From Home Furnishing Business
Furniture Craftsman Comes to Aid of Small Town
Sustainable furniture and precision craftsmanship are rarely combined with charitable fundraisers and viral media stories, but that's what happened with Robin Wade of Robin Wade Furniture.
Wade's small operation in Florence, Ala., takes downed local trees to make natural, beautiful, functional works of art as part of the pursuit of sustainable manufacturing practices. The furniture is shaped by hand, using traditional woodworking skills alongside modern tools. Examples of his work are on display during this week's Las Vegas Furniture Market in the Ekornes showroom, WMC-A735.
In April of 2011, dozens of tornadoes struck the Southeast, especially Alabama. One of the hardest hit towns was Phil Campbell, not far from Wade’s studio in Florence. Nearly half the town of Phil Campbell was physically wiped out, and 27 died in a town of only a thousand people.
Wade wanted to help in the aftermath. Then he heard about a group of people named Phil Campbell who were organizing to help their namesake town. The Phil Campbells, 20 in all, hailing from Alaska to Australia, were planning to arrive six weeks after the tornados, and were being covered by NBC Nightly News, ABC Nightly News, The New York Times, NPR and many other outlets.

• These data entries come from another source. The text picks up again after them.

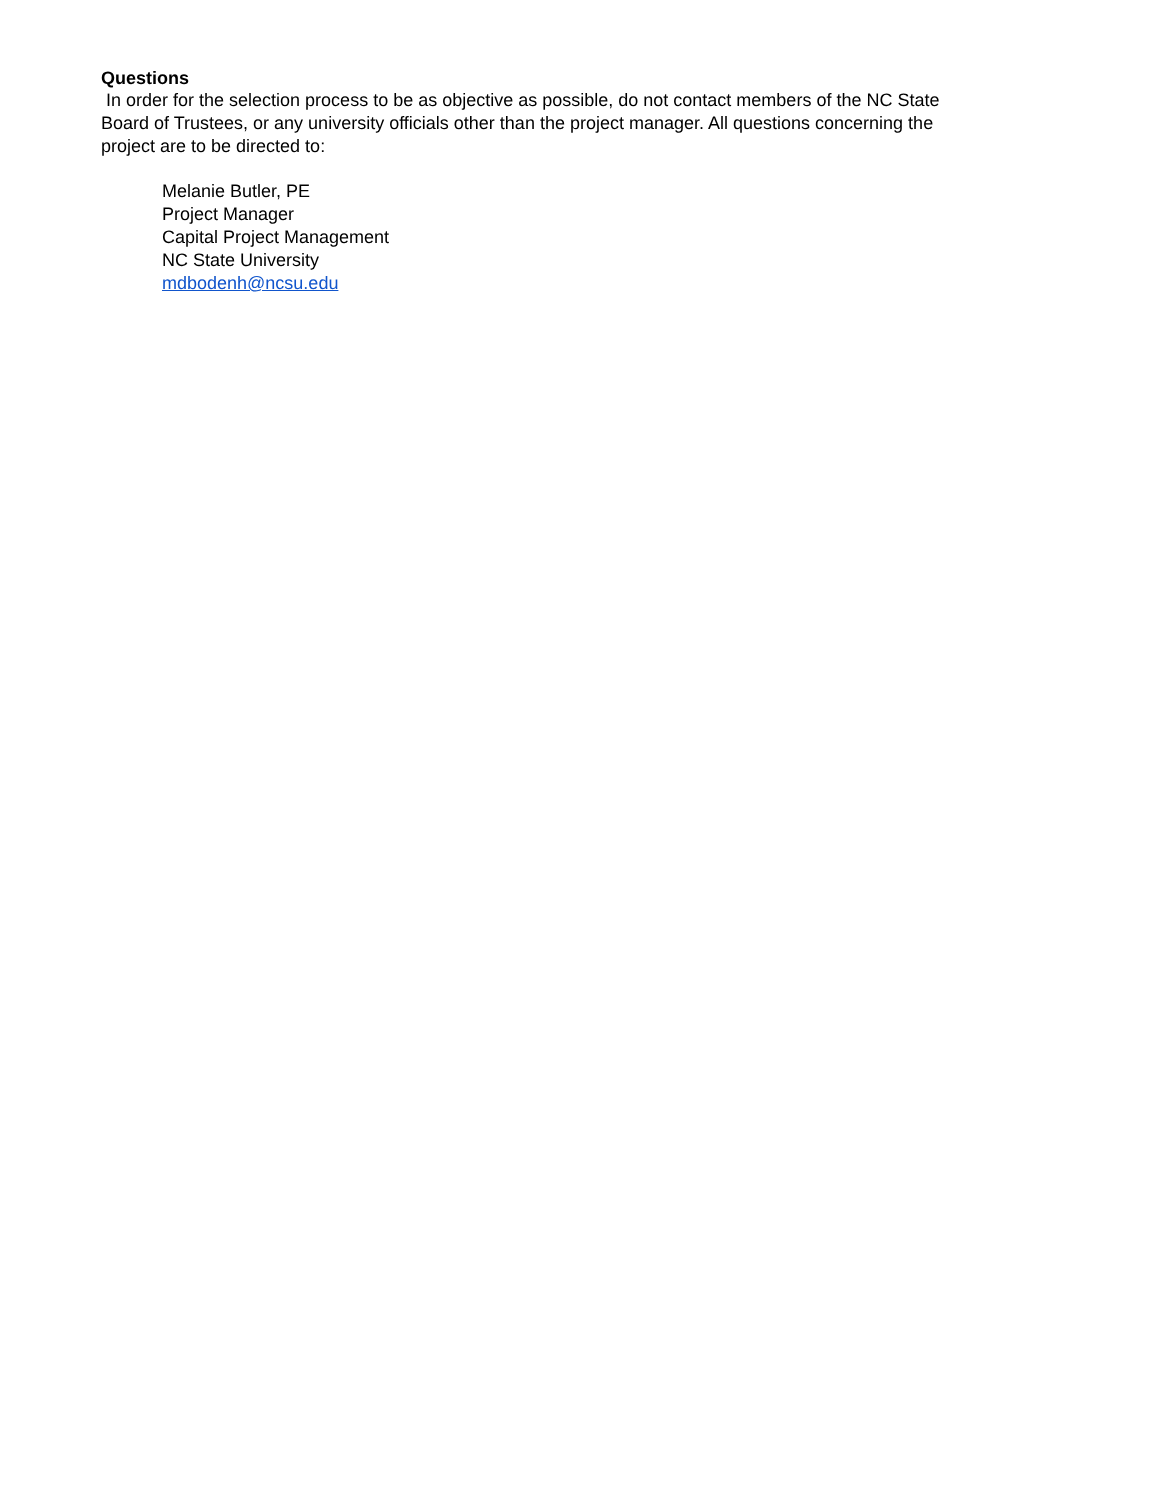Questions
In order for the selection process to be as objective as possible, do not contact members of the NC State Board of Trustees, or any university officials other than the project manager. All questions concerning the project are to be directed to:
Melanie Butler, PE
Project Manager
Capital Project Management
NC State University
mdbodenh@ncsu.edu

Wade went to see the Phil Campbells, who arrived in time for the town’s hoedown. The Phil Campbells, who stood out because they sported "I'm with Phil" shirts, were being given a hero’s welcome. In six short weeks these working-class Phils had created an international viral media event to raise awareness for the town, along with $42,000.
Wade approached the “lead” Phil Campbell, "Brooklyn Phil," and offered to help. A few months later Brooklyn Phil returned to meet Wade in Phil Campbell, a TV crew from the Oprah Winfrey Network trailing him. Wade chose a tree, and with the mayor’s help Brooklyn Phil called a work crew armed with chainsaws. The downed tree chosen by Wade for his “I’m with Phil” contribution was an oak tree that was still standing, though nothing was left but its bare trunk. The work crew soon had the tree, which stood about 400 yards from the Phil Campbell town hall, on a trailer in the back of Wade’s truck.
Wade milled the log into flitch-cut natural edge slabs, retaining the shape of the tree. The slabs were then stacked and air dried before going into the kiln for the final cure. After more than a year the lumber was back from the kiln and ready for shaping. Wade completed a beautiful cocktail table and smaller side table in mid-July 2013.
Wade is donating both tables to Brooklyn Phil, who is still in the business of helping the little town of Phil Campbell, Ala. "Brooklyn Phil" Campbell now is executive producer of the documentary I’m with Phil, and he’s working with director Andrew Reed, a Phil Campbell resident. Both Campbell and Reed pledge to donate the majority of net profits from the film back to the town of Phil Campbell.
“I love what Robin Wade did. He created not only two gorgeous pieces of furniture, he also made for the town a symbol of rebirth--a dead tree, destroyed by a tornado, repurposed into something new, both beautiful and functional," Brooklyn Phil said. "Of all the stories from the ‘I’m with Phil’ fundraising I experienced or heard, this is my absolute favorite. Wade told through his craftsmanship a true story of hope.”
Campbell and Reed plan to sell the tables on Kickstarter to help fund the film, even as they try to use the film to find new, more innovative ways to help the tornado-devastated town of Phil Campbell. Meanwhile, the tables are on display at the Frank Lloyd Wright--Rosenbaum House in Florence.